Exercise aim: Report every line in the entries below that contains the string "catalogue". Matching is case-sensitive.

Data supplied:

##########

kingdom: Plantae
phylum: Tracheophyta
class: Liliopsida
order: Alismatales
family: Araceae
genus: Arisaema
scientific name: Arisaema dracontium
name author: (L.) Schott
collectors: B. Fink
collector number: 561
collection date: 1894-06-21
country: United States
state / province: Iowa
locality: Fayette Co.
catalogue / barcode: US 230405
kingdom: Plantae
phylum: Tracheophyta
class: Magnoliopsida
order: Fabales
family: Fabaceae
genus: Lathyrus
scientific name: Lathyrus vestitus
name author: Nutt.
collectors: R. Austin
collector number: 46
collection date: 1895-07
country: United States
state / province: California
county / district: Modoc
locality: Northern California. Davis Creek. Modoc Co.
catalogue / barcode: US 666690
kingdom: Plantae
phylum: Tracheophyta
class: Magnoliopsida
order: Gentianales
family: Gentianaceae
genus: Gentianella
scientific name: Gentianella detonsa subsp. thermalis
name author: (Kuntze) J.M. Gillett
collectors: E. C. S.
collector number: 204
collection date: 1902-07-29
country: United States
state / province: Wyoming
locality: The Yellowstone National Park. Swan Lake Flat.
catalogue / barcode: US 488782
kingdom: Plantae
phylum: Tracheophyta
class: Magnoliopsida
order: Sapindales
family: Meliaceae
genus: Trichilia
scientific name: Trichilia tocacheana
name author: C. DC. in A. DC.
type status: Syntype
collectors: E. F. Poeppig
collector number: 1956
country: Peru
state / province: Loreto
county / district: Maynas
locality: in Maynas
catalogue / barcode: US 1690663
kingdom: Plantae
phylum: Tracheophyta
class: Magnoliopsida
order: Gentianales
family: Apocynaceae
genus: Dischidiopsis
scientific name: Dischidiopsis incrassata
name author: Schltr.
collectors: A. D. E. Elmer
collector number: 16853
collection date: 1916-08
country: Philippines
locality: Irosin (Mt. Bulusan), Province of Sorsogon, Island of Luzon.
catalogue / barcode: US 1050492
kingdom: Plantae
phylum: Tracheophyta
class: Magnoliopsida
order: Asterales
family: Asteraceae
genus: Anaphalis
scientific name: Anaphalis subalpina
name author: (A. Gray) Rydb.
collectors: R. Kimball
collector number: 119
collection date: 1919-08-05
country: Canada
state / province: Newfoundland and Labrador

##########

Answer for this exercise:
catalogue / barcode: US 230405
catalogue / barcode: US 666690
catalogue / barcode: US 488782
catalogue / barcode: US 1690663
catalogue / barcode: US 1050492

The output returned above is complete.